If you could invigorate your local economy by drinking beer, would you? I assume most of us realise that spending our dollars at locally-owned small businesses is good for our neighbours and communities, but assuming has often got me into trouble.
So why should you buy locally made products? I believe there are three main benefits to supporting local businesses, especially ones owned by people in your community: employment, quality, and taxes.
Employment: Local businesses are more likely to employ people who are family, friends, or acquaintances – and they are likely to employ more of them because they are not quite as efficient as bigger, well-established, companies.
Quality: Locally-made products tend to be labour-intensive rather than mass-produced, requiring employees to put in time with their hands. The attention to detail associated with small craft production usually means higher-quality products. Small-scale production means a business owner can be more agile in working out imperfections as well.
Tax: Small businesses often pay more in taxes and fees to a local governing body, which in turn are reinvested at the local level.
These are obviously generalisations that don’t always hold true, but they remind us why it’s good to keep our hard-earned cash flowing through local cycles, rather than being siphoned off into international coffers.
When I found a beer at my local liquor store was produced as a collaboration between two local businesses, I had to support it.
The Theoretical Brewer is a microbrewery based in Bell Block, New Plymouth. Brewer Douglas Eng – “a one-man band” – has a background in chemical engineering and brings a high level of scientific understanding to his craft. He makes an excellent line-up of beers, including his latest seasonal release: Marin Coffee Porter.
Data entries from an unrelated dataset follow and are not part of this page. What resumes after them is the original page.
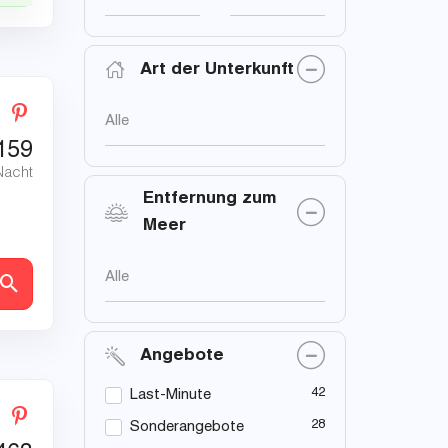
Art der Unterkunft
Alle
159
Nacht
Entfernung zum
Meer
Alle
en
Angebote
42
Last-Minute
28
Sonderangebote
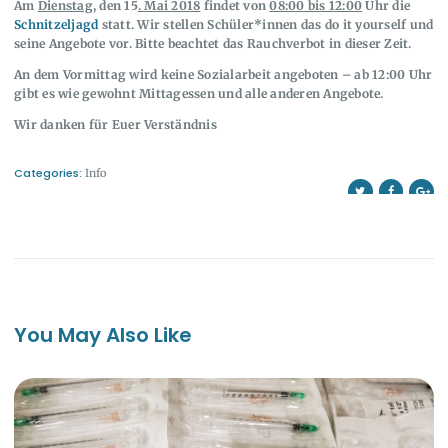
Am
Dienstag
, den 15
. Mai 2018
findet von
08:00 bis 12:00
Uhr die
Schnitzeljagd
statt. Wir stellen Schüler*innen das do it yourself und
seine Angebote vor. Bitte beachtet das Rauchverbot in dieser Zeit.
An dem Vormittag wird keine Sozialarbeit angeboten – ab 12:00 Uhr
gibt es wie gewohnt Mittagessen und alle anderen Angebote.
Wir danken für Euer Verständnis
Categories:
Info
You May Also Like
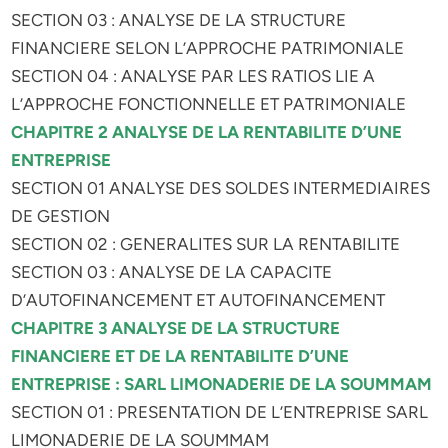
SECTION 03 : ANALYSE DE LA STRUCTURE
FINANCIERE SELON L’APPROCHE PATRIMONIALE
SECTION 04 : ANALYSE PAR LES RATIOS LIE A
L’APPROCHE FONCTIONNELLE ET PATRIMONIALE
CHAPITRE 2 ANALYSE DE LA RENTABILITE D’UNE
ENTREPRISE
SECTION 01 ANALYSE DES SOLDES INTERMEDIAIRES
DE GESTION
SECTION 02 : GENERALITES SUR LA RENTABILITE
SECTION 03 : ANALYSE DE LA CAPACITE
D’AUTOFINANCEMENT ET AUTOFINANCEMENT
CHAPITRE 3 ANALYSE DE LA STRUCTURE
FINANCIERE ET DE LA RENTABILITE D’UNE
ENTREPRISE : SARL LIMONADERIE DE LA SOUMMAM
SECTION 01 : PRESENTATION DE L’ENTREPRISE SARL
LIMONADERIE DE LA SOUMMAM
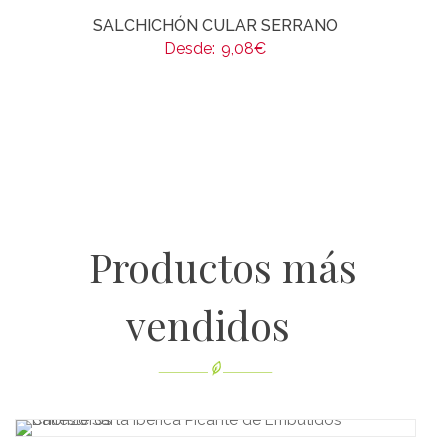
SALCHICHÓN CULAR SERRANO
Desde:
9,08
€
Productos más
vendidos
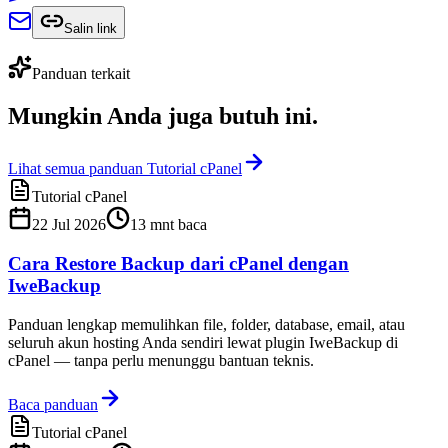
Salin link
Panduan terkait
Mungkin Anda juga
butuh ini
.
Lihat semua panduan Tutorial cPanel
Tutorial cPanel
22 Jul 2026
13
mnt baca
Cara Restore Backup dari cPanel dengan
IweBackup
Panduan lengkap memulihkan file, folder, database, email, atau
seluruh akun hosting Anda sendiri lewat plugin IweBackup di
cPanel — tanpa perlu menunggu bantuan teknis.
Baca panduan
Tutorial cPanel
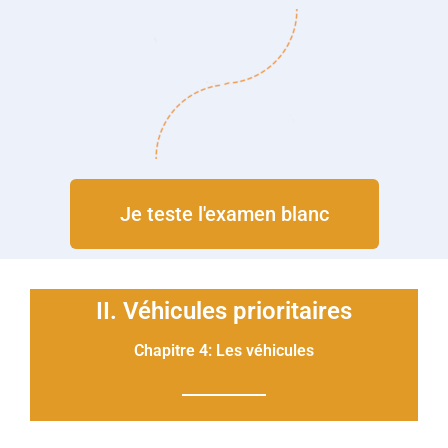
Je teste l'examen blanc
II. Véhicules prioritaires
Chapitre 4: Les véhicules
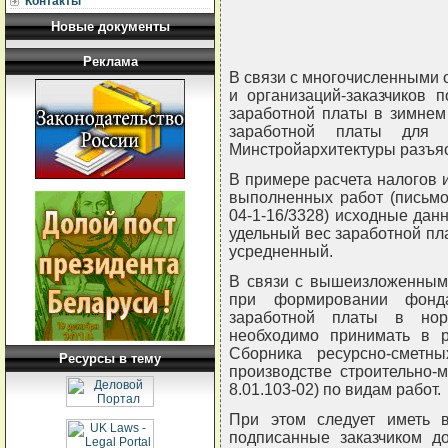
Контакты
Новые документы
Реклама
В связи с многочисленными
и организаций-заказчиков 
заработной платы в зимне
заработной платы для 
Минстройархитектуры разъя
В примере расчета налогов 
выполненных работ (письмо
04-1-16/3328) исходные дан
удельный вес заработной пл
усредненный.
В связи с вышеизложенным,
при формировании фонд
заработной платы в нор
необходимо принимать в р
Сборника ресурсно-сметн
Ресурсы в тему
производстве строительно-
8.01.103-02) по видам работ.
При этом следует иметь в
подписанные заказчиком д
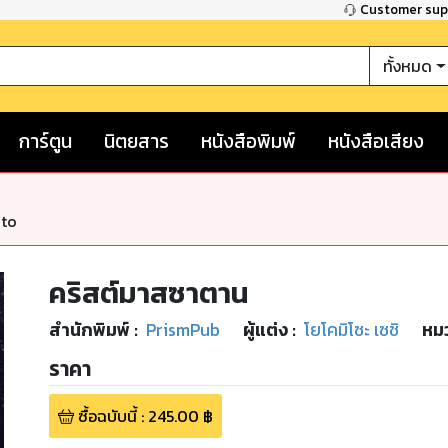
Customer su
ทั้งหมด
การ์ตูน
นิตยสาร
หนังสือพิมพ์
หนังสือเสียง
nto
คริสต์มาสซาตาน
สำนักพิมพ์
:
PrismPub
ผู้แต่ง :
โยโคมิโซะ เซชิ
หมว
ราคา
ซื้อฉบับนี้
:
245.00
฿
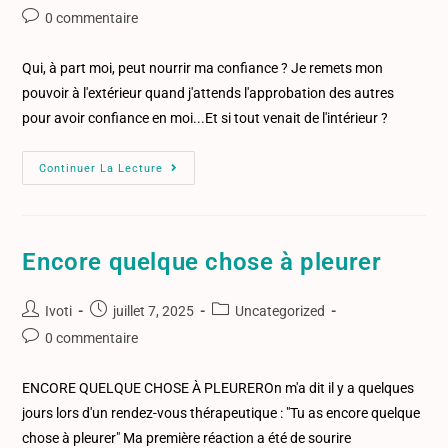
0 commentaire
Qui, à part moi, peut nourrir ma confiance ? Je remets mon
pouvoir à l'extérieur quand j'attends l'approbation des autres
pour avoir confiance en moi...Et si tout venait de l'intérieur ?
Continuer La Lecture
Encore quelque chose à pleurer
Ivoti
juillet 7, 2025
Uncategorized
0 commentaire
ENCORE QUELQUE CHOSE À PLEUREROn m'a dit il y a quelques
jours lors d'un rendez-vous thérapeutique : "Tu as encore quelque
chose à pleurer" Ma première réaction a été de sourire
Marin is a light-roasted coffee from New Plymouth roaster Incafe, and full disclosure: I love Marin, it is my coffee of choice almost every morning.
Marin Coffee Porter is an exceptional beer, showcasing the kind of high-quality, locally-made craft goods we should support. Both Incafe and Theoretical Brewer make well-liked, quality consumables and I could not be happier with the way this collaboration turned out.
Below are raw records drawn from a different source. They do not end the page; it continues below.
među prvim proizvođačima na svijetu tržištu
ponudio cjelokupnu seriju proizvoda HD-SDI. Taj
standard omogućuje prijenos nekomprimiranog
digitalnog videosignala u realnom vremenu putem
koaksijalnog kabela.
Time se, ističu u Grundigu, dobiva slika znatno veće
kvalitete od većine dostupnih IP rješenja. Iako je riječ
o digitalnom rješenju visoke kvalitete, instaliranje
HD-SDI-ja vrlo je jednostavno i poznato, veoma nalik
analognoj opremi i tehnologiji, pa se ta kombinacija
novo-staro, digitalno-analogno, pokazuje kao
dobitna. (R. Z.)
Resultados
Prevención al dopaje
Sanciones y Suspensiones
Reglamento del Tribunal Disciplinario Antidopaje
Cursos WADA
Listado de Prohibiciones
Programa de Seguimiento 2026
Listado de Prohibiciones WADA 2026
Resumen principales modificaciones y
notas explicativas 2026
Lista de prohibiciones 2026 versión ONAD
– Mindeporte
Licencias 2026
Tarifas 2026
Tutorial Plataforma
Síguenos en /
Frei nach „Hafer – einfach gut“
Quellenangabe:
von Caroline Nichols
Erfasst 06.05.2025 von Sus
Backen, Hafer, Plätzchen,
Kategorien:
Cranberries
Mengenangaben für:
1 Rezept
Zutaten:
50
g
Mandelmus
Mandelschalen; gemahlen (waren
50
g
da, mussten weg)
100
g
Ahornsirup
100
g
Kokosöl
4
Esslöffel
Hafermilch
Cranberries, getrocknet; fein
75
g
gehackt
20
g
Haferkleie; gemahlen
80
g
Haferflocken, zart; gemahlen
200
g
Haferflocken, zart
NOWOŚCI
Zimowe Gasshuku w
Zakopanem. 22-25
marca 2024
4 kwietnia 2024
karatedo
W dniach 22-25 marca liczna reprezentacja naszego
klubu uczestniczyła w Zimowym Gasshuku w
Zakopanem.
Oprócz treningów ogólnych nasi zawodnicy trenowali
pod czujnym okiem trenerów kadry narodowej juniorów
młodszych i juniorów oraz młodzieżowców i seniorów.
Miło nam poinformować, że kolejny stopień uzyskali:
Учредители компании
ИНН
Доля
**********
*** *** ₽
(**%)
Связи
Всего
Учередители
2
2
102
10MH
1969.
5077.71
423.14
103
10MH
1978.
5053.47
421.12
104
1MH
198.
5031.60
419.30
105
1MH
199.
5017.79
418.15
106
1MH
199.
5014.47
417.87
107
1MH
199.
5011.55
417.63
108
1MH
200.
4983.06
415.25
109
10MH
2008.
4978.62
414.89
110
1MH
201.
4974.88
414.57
Eng has previously made a seasonal coffee porter using Ozone coffee, which went gangbusters at The Beer Spot in Auckland, where around two-thirds of the batch was sold, leaving the remainder for local consumption.
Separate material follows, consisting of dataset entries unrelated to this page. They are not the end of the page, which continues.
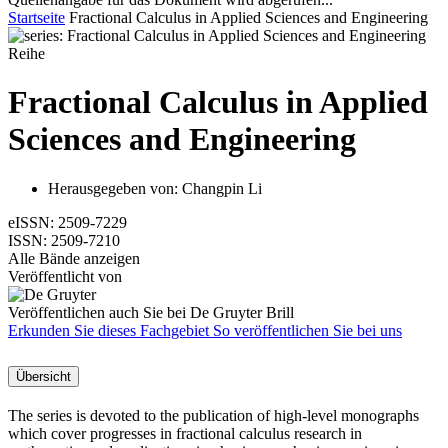
Startseite
Fractional Calculus in Applied Sciences and Engineering
Reihe
Fractional Calculus in Applied
Sciences and Engineering
Herausgegeben von:
Changpin Li
eISSN:
2509-7229
ISSN:
2509-7210
Alle Bände anzeigen
Veröffentlicht von
Veröffentlichen auch Sie bei De Gruyter Brill
Erkunden Sie dieses Fachgebiet
So veröffentlichen Sie bei uns
Übersicht
The series is devoted to the publication of high-level monographs
which cover progresses in fractional calculus research in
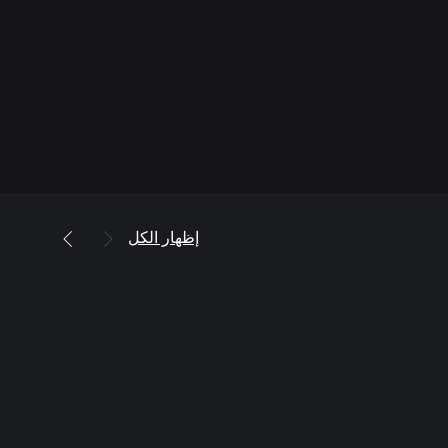
إظهار الكل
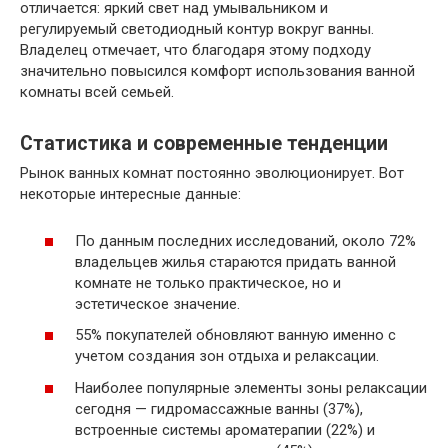
отличается: яркий свет над умывальником и
регулируемый светодиодный контур вокруг ванны.
Владелец отмечает, что благодаря этому подходу
значительно повысился комфорт использования ванной
комнаты всей семьей.
Статистика и современные тенденции
Рынок ванных комнат постоянно эволюционирует. Вот
некоторые интересные данные:
По данным последних исследований, около 72%
владельцев жилья стараются придать ванной
комнате не только практическое, но и
эстетическое значение.
55% покупателей обновляют ванную именно с
учетом создания зон отдыха и релаксации.
Наиболее популярные элементы зоны релаксации
сегодня — гидромассажные ванны (37%),
встроенные системы ароматерапии (22%) и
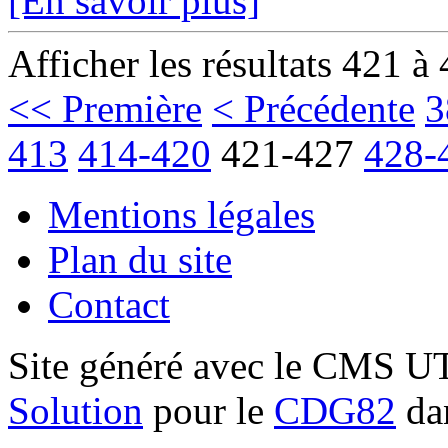
[En savoir plus]
Afficher les résultats 421 à
<< Première
< Précédente
3
413
414-420
421-427
428-
Mentions légales
Plan du site
Contact
Site généré avec le CMS 
Solution
pour le
CDG82
dan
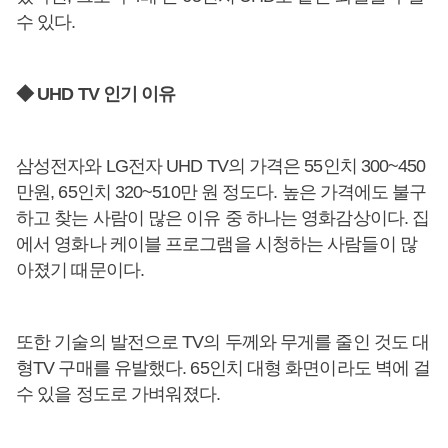
수 있다.
◆ UHD TV 인기 이유
삼성전자와 LG전자 UHD TV의 가격은 55인치 300~450
만원, 65인치 320~510만 원 정도다. 높은 가격에도 불구
하고 찾는 사람이 많은 이유 중 하나는 영화감상이다. 집
에서 영화나 케이블 프로그램을 시청하는 사람들이 많
아졌기 때문이다.
또한 기술의 발전으로 TV의 두께와 무게를 줄인 것도 대
형TV 구매를 유발했다. 65인치 대형 화면이라도 벽에 걸
수 있을 정도로 가벼워졌다.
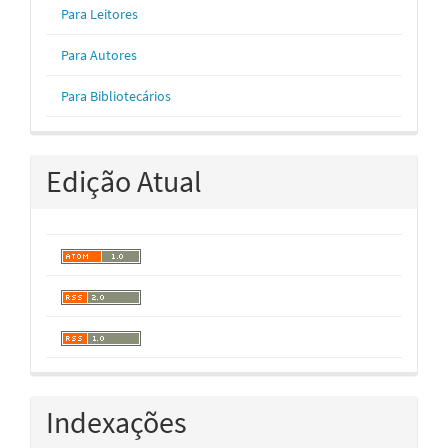
Para Leitores
Para Autores
Para Bibliotecários
Edição Atual
Indexações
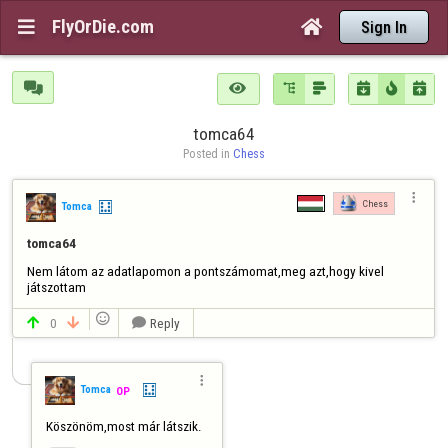
FlyOrDie.com


Sign In







tomca64
Posted in 
Chess

Chess
Tomca
tomca64
Nem látom az adatlapomon a pontszámomat,meg azt,hogy kivel 
játszottam

0
Reply




Tomca
OP
Köszönöm,most már látszik.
Despite its success, Eng knew he could improve on the style, and though Covid-19 thwarted his desire for another seasonal release in 2020, he implemented improvements for this 2021 offering. Adding a cold brew late in the fermentation allowed for maximum Marin flavour without any undesirable tannins or acidity; the result is a quaffable, balanced, nuanced porter, showcasing the coffee roast, without any residual bitterness in the aftertaste.
Eng’s brainchild is fully realised with this recipe, and as a weathered craft beer drinker, I couldn’t be happier to support two local craft businesses with one delicious consumable. It’s truly a great way for anybody to help invigorate their local economy.
Marin Coffee Porter bottles can be found at all three Liquorland’s in New Plymouth, and you can get flagons filled directly from the Theoretical Brewing tasting room. I recommend you snap it up while you can before the Aucklanders try to take the lion’s share.
But remember, good beer tends towards balance, and so should our local consumption.